§ TRECHO:
Caminhos do Brasil: uma expedição da Artesol pela Amazônia real

Em meio a um impressionante emaranhado de mata, rios e igarapés, um time de 16 pessoas entre gestores, voluntários e apoiadores da Artesol passou uma semana navegando entre as principais comunidades de artesãos do Alto Rio Negro, uma das regiões mais remotas da maior floresta tropical do mundo
Sonia Quintella

Numa tarde quente em Manaus, cada um dos integrantes da nossa expedição foi chegando curioso, com a sensação comum de que iríamos viver vários dias de aventura, mas também de um mergulho profundo em um mundo de conhecimentos novos. Já na próxima madrugada, estávamos todos prontos para adentrar um território imenso e muito intrigante, que guarda várias terras indígenas protegidas no extremo norte da Amazônia: a “Cabeça do Cachorro”.

Chegada do grupo no aeroporto de Manaus, ponto de partida de uma aventura surpreendente pelo Rio Negro,

A região que abrange a bacia do Alto Rio Negro, onde a linha fronteiriça entre o Brasil e a Colômbia faz um desenho que lembra uma cabeça de cachorro, é habitada tradicionalmente há pelo menos dois mil anos por etnias nativas. Nossa proposta ali era conhecer de perto a realidade de grupos de artesãos apoiados pela Rede Artesol. Acreditamos que conhecer e conviver é uma forma de valorizar os modos de vida, a cultura e o ritmo próprio de comunidades tradicionais que são responsáveis por proteger a maior biodiversidade do mundo.

Nesse contexto, vale lembrar que, além de um importante meio de sustento, o artesanato é uma atividade sustentável e uma importante expressão dos saberes e da cultura popular da região que mantém esses povos conectados às suas raízes e sua história ancestral.  No avião para São Gabriel da Cachoeira, a 800 km noroeste de Manaus, só avistamos um enorme e denso emaranhado de floresta e rios. A chegada é intrigante. No meio do nada, pousa um avião da Azul. Estávamos a 4.600 km da cidade de São Paulo, em um município onde 95% da população tem ascendência indígena.

Para vistar todas as comunidades de artesãos, viajamos a bordo do Barco Untamed, que oferece uma experiência confortável, exclusiva e marcante no coração da Amazônia.

§ TRECHOS DO MATERIAL:

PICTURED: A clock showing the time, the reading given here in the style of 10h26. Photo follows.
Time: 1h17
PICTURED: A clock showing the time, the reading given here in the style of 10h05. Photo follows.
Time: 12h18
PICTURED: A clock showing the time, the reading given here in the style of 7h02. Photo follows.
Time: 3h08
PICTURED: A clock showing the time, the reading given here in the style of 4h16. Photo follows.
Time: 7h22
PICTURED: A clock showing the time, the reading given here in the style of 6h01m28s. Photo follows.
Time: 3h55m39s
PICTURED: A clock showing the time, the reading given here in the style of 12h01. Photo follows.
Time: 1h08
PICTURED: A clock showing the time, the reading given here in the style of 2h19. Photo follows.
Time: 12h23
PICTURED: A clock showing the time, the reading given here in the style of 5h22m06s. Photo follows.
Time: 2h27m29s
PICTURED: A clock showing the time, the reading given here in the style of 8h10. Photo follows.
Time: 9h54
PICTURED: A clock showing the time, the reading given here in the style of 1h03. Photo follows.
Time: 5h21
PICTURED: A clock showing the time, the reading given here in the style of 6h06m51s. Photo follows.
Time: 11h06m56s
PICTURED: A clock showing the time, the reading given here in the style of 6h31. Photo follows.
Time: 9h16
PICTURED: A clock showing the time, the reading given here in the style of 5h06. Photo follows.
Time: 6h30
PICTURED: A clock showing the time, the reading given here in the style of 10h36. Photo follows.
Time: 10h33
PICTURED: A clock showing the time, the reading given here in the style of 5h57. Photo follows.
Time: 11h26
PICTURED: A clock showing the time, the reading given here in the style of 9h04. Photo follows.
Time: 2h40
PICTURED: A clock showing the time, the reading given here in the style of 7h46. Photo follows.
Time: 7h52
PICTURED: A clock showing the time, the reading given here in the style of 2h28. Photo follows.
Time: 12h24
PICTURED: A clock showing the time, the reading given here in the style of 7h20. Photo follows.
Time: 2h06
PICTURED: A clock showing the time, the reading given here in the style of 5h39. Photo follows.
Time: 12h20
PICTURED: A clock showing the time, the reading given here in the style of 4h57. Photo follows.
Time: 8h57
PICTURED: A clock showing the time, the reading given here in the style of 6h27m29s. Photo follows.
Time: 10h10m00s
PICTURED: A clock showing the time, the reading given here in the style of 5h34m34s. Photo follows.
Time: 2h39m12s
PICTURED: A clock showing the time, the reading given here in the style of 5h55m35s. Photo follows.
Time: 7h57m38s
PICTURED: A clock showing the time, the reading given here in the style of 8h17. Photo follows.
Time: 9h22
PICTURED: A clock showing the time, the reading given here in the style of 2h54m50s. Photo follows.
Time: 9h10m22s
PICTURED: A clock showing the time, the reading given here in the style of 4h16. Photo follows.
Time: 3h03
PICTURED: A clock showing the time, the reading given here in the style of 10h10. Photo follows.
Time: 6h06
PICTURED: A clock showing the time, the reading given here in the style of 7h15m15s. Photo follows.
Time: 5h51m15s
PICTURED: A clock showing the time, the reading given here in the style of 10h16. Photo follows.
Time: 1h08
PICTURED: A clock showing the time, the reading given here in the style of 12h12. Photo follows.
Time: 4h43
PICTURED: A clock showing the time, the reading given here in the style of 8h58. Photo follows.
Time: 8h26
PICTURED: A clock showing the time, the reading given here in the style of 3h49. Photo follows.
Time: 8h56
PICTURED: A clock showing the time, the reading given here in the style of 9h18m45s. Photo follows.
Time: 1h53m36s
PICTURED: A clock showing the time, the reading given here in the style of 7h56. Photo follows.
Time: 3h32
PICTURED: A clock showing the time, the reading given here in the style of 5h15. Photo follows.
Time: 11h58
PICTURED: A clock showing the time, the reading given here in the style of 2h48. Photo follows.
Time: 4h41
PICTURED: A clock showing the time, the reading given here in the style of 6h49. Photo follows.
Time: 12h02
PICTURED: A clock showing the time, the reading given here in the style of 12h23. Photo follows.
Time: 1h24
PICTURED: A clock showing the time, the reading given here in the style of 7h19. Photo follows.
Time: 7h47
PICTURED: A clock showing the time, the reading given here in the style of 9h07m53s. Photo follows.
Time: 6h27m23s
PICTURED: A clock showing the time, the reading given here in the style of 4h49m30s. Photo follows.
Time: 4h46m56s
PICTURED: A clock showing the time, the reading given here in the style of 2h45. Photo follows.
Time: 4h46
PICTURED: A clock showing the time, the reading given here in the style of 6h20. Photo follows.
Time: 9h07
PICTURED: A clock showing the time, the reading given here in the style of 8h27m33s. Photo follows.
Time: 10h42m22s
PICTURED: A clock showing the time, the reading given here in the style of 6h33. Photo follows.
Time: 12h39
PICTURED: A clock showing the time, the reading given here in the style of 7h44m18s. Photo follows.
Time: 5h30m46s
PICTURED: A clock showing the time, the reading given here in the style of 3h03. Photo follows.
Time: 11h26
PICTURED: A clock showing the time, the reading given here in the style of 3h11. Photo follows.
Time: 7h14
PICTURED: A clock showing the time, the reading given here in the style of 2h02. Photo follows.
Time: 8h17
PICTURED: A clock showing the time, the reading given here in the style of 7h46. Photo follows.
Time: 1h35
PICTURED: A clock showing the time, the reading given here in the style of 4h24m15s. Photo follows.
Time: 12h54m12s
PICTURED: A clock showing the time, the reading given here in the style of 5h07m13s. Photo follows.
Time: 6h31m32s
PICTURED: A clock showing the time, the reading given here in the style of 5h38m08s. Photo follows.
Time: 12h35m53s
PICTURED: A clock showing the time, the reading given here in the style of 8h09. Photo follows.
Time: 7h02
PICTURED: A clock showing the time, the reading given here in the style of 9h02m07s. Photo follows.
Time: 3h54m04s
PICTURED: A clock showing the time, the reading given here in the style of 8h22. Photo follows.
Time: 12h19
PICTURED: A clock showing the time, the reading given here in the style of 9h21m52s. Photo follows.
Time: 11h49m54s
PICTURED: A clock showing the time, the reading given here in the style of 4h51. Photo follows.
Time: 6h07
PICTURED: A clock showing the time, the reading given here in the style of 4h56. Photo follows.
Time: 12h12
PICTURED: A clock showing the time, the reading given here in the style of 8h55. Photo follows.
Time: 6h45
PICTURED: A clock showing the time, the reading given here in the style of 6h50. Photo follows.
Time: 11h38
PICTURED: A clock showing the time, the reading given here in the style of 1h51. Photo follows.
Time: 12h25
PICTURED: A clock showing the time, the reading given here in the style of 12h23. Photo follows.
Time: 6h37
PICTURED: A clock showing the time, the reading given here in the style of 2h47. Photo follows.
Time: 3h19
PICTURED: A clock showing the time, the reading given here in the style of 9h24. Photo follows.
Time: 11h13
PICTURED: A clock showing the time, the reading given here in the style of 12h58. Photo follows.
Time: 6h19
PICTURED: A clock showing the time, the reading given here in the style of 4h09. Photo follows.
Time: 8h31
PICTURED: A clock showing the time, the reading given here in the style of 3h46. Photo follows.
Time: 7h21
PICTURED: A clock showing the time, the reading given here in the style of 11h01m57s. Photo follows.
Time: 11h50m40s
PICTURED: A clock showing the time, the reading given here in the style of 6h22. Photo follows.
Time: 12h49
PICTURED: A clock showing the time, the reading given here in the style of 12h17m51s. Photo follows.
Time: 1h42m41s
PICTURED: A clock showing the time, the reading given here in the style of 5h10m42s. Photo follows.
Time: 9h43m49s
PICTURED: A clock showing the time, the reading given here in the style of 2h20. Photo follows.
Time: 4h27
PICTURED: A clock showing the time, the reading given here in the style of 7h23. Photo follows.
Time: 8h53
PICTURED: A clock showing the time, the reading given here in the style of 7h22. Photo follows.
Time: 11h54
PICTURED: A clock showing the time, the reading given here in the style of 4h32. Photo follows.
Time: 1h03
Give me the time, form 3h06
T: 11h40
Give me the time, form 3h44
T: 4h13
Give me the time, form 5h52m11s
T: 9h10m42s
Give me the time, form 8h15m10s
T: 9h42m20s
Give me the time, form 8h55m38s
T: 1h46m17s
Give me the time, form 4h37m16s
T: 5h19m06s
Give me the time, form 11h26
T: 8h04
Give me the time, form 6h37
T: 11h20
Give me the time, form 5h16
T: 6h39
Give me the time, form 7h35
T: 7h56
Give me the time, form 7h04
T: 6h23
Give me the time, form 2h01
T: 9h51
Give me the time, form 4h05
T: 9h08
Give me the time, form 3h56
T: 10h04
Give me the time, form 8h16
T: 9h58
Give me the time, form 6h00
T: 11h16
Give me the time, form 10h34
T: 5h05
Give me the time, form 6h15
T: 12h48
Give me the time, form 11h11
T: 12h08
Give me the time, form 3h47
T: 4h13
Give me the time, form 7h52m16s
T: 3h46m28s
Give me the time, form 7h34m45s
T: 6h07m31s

§ TAREFAS:
a. De acordo com o trecho sobre a expedição da Artesol, qual é a origem do apelido "Cabeça do Cachorro" dado à região do Alto Rio Negro? Responda em uma a três frases.
b. Transcreva do trecho sobre a expedição da Artesol tudo o que vai desde "Nesse contexto, vale" até "coração da Amazônia.".

§ RESPOSTAS DAS TAREFAS:
a. A região recebe esse apelido porque, na bacia do Alto Rio Negro, a linha de fronteira entre o Brasil e a Colômbia forma um desenho que lembra uma cabeça de cachorro.

b.
Nesse contexto, vale lembrar que, além de um importante meio de sustento, o artesanato é uma atividade sustentável e uma importante expressão dos saberes e da cultura popular da região que mantém esses povos conectados às suas raízes e sua história ancestral.  No avião para São Gabriel da Cachoeira, a 800 km noroeste de Manaus, só avistamos um enorme e denso emaranhado de floresta e rios. A chegada é intrigante. No meio do nada, pousa um avião da Azul. Estávamos a 4.600 km da cidade de São Paulo, em um município onde 95% da população tem ascendência indígena.

Para vistar todas as comunidades de artesãos, viajamos a bordo do Barco Untamed, que oferece uma experiência confortável, exclusiva e marcante no coração da Amazônia.